_Try it_. Gather every line below where "demonstrates" appears.

Items listed in a dataset
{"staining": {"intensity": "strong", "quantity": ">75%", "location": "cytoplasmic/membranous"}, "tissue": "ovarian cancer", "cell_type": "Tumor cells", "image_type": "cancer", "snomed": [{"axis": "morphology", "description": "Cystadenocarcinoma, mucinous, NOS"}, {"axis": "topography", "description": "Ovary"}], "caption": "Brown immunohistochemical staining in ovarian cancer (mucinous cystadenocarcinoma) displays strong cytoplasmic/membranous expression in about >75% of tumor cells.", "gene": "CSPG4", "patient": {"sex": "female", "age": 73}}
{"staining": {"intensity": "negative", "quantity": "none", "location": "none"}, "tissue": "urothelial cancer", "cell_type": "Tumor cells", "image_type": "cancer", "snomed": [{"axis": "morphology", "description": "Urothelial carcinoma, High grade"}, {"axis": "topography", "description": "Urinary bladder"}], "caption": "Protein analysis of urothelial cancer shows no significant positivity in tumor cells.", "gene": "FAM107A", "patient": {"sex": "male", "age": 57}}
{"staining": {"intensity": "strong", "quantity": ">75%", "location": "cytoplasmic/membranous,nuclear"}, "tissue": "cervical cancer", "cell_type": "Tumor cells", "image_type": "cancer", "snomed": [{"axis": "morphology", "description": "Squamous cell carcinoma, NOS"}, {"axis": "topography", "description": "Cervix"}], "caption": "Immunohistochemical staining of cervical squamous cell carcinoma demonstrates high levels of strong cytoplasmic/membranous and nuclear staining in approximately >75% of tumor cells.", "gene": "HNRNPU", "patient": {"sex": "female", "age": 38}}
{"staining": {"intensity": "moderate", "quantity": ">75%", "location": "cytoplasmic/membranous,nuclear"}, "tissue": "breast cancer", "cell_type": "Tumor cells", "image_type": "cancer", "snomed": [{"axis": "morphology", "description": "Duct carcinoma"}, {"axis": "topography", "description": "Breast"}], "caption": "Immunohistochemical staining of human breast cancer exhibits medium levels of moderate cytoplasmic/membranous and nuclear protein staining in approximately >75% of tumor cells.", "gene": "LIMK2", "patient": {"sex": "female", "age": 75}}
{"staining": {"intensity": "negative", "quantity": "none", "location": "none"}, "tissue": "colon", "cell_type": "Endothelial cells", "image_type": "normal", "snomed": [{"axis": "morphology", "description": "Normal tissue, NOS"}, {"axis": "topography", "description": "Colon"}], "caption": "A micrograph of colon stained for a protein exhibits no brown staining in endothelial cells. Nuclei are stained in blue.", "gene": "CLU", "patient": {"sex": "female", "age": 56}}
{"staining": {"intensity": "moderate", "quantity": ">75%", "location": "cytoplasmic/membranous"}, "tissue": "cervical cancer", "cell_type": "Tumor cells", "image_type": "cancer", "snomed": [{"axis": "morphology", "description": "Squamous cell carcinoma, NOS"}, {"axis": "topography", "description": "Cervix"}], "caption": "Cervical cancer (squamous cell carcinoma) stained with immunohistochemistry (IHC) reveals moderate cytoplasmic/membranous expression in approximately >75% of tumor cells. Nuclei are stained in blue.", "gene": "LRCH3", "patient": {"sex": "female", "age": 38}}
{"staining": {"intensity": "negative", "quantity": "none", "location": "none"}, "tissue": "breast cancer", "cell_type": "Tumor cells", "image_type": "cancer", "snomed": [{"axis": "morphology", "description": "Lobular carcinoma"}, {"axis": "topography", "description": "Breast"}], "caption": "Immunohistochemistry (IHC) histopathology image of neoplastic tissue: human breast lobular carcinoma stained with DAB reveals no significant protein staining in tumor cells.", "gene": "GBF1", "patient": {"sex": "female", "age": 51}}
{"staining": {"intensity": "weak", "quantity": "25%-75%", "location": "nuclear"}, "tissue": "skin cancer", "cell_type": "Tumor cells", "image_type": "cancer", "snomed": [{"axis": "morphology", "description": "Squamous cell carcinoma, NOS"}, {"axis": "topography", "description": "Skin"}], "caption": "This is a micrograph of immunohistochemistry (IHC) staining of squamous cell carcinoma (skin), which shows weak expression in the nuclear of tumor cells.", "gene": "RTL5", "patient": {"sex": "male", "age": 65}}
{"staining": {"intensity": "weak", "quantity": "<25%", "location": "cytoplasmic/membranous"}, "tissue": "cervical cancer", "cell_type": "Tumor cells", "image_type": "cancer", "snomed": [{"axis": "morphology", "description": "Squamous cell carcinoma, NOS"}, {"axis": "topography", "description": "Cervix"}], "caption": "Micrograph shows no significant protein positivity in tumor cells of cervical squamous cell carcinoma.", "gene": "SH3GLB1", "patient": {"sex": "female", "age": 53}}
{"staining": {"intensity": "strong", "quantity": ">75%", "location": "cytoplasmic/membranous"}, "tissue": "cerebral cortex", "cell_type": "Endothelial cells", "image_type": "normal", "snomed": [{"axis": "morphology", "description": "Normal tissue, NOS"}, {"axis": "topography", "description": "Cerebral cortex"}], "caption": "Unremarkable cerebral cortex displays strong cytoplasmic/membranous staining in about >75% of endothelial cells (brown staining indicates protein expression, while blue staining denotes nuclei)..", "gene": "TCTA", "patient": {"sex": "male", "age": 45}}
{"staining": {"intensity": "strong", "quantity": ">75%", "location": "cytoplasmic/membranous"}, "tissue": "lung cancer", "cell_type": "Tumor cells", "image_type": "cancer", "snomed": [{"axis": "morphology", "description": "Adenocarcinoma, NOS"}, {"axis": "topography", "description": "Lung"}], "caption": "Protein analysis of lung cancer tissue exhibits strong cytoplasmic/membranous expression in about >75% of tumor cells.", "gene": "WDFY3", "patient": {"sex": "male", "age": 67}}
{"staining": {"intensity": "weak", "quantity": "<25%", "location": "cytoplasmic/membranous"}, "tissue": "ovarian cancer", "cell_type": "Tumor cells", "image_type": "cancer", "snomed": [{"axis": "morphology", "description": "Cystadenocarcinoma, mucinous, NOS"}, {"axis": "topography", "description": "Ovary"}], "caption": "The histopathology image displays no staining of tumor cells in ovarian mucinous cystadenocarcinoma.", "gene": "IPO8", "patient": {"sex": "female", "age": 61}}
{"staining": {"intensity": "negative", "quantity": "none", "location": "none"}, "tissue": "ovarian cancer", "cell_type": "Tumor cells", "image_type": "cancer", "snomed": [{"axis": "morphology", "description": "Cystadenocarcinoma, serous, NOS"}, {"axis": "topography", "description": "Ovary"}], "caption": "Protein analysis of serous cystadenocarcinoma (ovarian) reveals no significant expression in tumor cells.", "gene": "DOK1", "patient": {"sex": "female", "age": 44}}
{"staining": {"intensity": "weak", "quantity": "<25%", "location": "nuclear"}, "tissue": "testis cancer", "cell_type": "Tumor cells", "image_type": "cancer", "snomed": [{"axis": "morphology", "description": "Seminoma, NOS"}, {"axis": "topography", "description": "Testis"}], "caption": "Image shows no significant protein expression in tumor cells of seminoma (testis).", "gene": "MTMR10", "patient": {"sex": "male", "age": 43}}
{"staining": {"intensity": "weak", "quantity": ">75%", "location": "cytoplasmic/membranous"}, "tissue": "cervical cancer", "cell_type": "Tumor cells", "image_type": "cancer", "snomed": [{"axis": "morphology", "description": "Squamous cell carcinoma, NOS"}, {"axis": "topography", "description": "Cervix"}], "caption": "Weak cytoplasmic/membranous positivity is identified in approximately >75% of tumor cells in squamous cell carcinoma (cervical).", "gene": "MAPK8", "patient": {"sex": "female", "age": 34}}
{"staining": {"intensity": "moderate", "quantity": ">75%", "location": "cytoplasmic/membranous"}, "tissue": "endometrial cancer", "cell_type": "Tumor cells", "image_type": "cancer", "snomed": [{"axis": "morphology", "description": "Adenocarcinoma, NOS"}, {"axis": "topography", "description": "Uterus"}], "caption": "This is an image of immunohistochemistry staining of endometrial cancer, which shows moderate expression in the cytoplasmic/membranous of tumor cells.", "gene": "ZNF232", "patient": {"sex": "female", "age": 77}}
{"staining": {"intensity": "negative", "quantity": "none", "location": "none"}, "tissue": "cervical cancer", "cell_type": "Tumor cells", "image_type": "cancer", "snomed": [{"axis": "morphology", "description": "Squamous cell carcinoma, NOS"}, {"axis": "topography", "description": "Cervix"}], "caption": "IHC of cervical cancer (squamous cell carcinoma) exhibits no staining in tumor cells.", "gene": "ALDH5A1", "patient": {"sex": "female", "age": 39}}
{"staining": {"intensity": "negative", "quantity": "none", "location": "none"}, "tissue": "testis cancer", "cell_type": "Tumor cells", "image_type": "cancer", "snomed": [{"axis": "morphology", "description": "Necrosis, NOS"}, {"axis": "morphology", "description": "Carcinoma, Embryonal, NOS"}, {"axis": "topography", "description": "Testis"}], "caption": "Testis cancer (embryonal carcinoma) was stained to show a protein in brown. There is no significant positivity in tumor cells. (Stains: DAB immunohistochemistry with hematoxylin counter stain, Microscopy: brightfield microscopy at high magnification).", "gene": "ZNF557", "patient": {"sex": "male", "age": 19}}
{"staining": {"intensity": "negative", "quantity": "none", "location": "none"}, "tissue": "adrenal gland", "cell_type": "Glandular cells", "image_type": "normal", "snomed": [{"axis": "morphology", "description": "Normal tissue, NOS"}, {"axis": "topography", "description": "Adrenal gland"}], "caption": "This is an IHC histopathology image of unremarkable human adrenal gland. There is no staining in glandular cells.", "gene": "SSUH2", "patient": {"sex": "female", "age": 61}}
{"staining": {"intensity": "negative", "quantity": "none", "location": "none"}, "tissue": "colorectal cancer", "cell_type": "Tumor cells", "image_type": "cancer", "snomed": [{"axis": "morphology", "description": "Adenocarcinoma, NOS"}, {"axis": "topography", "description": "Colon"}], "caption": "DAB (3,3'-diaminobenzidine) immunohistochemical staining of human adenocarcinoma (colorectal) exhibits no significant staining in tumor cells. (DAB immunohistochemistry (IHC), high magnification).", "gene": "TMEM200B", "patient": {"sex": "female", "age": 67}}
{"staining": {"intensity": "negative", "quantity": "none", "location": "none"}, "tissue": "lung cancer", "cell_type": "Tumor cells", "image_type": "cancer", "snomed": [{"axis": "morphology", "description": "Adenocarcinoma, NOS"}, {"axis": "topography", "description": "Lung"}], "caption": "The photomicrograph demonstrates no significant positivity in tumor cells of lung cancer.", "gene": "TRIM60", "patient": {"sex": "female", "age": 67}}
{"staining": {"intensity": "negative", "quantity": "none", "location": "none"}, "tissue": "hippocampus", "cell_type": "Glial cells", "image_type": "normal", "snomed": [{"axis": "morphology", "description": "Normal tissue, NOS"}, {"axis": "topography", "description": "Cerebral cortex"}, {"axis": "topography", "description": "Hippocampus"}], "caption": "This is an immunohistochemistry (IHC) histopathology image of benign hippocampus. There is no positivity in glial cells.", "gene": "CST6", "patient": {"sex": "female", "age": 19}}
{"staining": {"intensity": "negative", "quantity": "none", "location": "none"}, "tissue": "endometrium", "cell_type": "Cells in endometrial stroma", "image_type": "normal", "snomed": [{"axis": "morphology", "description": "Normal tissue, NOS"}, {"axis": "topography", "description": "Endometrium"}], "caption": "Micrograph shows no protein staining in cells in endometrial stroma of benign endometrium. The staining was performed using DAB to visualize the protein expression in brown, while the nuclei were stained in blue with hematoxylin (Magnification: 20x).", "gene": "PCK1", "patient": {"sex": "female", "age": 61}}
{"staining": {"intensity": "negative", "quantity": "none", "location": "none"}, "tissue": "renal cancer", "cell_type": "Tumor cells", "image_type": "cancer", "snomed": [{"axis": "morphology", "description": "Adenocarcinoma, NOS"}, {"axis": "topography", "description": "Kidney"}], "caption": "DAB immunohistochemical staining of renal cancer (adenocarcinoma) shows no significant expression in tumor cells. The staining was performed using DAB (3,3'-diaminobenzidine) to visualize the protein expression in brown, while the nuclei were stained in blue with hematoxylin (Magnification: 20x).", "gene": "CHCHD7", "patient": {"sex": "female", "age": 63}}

_Exercise result_.
{"staining": {"intensity": "strong", "quantity": ">75%", "location": "cytoplasmic/membranous,nuclear"}, "tissue": "cervical cancer", "cell_type": "Tumor cells", "image_type": "cancer", "snomed": [{"axis": "morphology", "description": "Squamous cell carcinoma, NOS"}, {"axis": "topography", "description": "Cervix"}], "caption": "Immunohistochemical staining of cervical squamous cell carcinoma demonstrates high levels of strong cytoplasmic/membranous and nuclear staining in approximately >75% of tumor cells.", "gene": "HNRNPU", "patient": {"sex": "female", "age": 38}}
{"staining": {"intensity": "negative", "quantity": "none", "location": "none"}, "tissue": "lung cancer", "cell_type": "Tumor cells", "image_type": "cancer", "snomed": [{"axis": "morphology", "description": "Adenocarcinoma, NOS"}, {"axis": "topography", "description": "Lung"}], "caption": "The photomicrograph demonstrates no significant positivity in tumor cells of lung cancer.", "gene": "TRIM60", "patient": {"sex": "female", "age": 67}}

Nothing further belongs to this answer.